In a major step to clamp down on a key source of man-made greenhouse gases, the Environmental Protection Agency has proposed rules to limit carbon-dioxide emissions from new coal-fired power plants.
Existing coal-fired plants, and those under construction within the next 12 months, would be exempt from the rules because complying with the new edict would pose an undue economic burden and require technology that is mostly experimental. But if a utility wants to build a coal-fired power plant in the future, the facility must meet the EPA’s new emissions level, less than 1,000 pounds of carbon dioxide per megawatt hour of electricity.
This is a sensible compromise between the nation’s immediate energy needs and pressing environmental concerns.
By exempting existing plants and those under construction, the EPA action should allay concerns that tougher rules would lead to power shortages and blackouts. And by setting a deadline and emissions level, the EPA also has drawn a policy bright line that should please environmentalists: Coal must be cleaner in the near future or it won’t be used.

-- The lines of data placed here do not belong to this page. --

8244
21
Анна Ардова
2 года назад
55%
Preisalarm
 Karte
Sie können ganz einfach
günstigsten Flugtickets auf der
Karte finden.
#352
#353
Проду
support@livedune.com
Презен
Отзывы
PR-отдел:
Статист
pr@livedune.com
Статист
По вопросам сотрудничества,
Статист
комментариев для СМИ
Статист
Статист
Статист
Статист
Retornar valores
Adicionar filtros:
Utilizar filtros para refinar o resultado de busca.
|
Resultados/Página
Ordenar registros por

The new rules are in line with an industry-wide shift away from coal and toward cleaner sources of electric power. Utilities have relatively few new coal-fired plants on the drawing board, and natural-gas prices are near 10-year lows. The latest generation of gas-fired power plants is expected to be able to meet the new emissions levels.
Ultimately, existing coal-fired plants must become cleaner or be retired. The benefits would be fewer health problems from bad air, including premature deaths.
Cleaner air must be the endgame, one that will save taxpayers, employers and state and local governments billions of dollars in health-related costs and other economic hardships.